I want to extract the href from here.
Here's my python script : (page_source contains the html)
soup = BeautifulSoup(page_source)
links = soup.find_all('a',attrs={'href': re.compile("^http://")})
for tag in links:
link = tag.get('href',None)
if link != None:
print link
But this keeps returning the following error :
links = soup.find_all('A',attrs={'HREF': re.compile("^http://")})
TypeError: 'NoneType' object is not callable
You are using BeautifulSoup version 3, not version 4. soup.find_all is then not interpreted as a method, but as a search for the first <find_all> element. Because there is no such element, soup.find_all resolves to None.
Install BeautifulSoup 4 instead, the import is:
from bs4 import BeautifulSoup
BeautifulSoup 3 is instead imported as from BeautifulSoup import BeautifulSoup.
If you are sure you wanted to use BeautifulSoup 3 (not recommended), then use:
links = soup.findAll('a', attrs={'href': re.compile("^http://")})

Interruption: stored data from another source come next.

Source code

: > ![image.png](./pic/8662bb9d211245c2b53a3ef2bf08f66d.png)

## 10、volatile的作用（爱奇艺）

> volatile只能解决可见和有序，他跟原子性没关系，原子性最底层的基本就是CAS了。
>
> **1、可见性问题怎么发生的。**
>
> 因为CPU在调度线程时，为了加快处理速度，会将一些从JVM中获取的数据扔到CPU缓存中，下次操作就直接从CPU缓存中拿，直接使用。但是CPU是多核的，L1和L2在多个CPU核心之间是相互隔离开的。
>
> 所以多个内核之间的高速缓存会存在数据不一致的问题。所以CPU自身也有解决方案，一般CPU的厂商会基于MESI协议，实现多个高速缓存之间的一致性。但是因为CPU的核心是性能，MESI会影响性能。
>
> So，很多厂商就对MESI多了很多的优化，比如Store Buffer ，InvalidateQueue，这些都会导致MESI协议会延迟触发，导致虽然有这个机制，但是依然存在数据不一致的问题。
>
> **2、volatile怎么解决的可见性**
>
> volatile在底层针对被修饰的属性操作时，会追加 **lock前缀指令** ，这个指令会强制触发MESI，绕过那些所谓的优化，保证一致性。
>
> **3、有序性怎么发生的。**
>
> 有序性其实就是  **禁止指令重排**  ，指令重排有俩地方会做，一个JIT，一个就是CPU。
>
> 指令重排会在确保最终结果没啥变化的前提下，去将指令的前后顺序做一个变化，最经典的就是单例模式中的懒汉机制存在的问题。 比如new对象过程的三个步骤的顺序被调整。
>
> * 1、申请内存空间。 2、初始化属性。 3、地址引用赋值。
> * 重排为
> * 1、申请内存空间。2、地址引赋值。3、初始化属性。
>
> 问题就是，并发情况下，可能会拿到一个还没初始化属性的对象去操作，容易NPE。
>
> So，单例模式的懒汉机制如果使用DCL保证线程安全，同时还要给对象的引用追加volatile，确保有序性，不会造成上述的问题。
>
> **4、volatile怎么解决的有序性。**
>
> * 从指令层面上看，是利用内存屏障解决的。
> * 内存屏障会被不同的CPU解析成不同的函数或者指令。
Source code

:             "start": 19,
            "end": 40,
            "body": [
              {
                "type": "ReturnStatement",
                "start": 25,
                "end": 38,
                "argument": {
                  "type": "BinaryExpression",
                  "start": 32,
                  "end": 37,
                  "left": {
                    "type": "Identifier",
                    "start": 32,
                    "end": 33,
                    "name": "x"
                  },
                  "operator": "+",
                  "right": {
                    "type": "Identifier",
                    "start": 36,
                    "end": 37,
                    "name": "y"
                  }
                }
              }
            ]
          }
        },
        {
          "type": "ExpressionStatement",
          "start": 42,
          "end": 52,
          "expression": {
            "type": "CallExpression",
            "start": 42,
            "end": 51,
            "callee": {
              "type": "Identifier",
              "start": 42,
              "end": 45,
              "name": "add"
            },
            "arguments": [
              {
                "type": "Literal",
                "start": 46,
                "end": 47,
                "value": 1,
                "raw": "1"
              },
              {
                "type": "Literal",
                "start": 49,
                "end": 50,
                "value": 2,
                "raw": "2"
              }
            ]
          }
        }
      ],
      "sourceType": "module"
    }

As a side note, because you limit your search to <a> tags with a certain value, *there will always be a href attribute on the elements that are found. Using .get() and testing for None is entirely redundant. The following is equivalent:
links = soup.find_all('a',attrs={'href': re.compile("^http://")})
for tag in links:
link = tag['href']
print link
BeautifulSoup 4 also supports CSS selectors, which could make your query a little more readable still, removing the need for you to specify a regular expression:
for tag in soup.select('a[href^=http://]'):
link = tag['href']
print link
Why not use the split command?
Iterate over all lines of the file and d something like that:
href = line.split("HREF=\"")[1].split("\"")[0]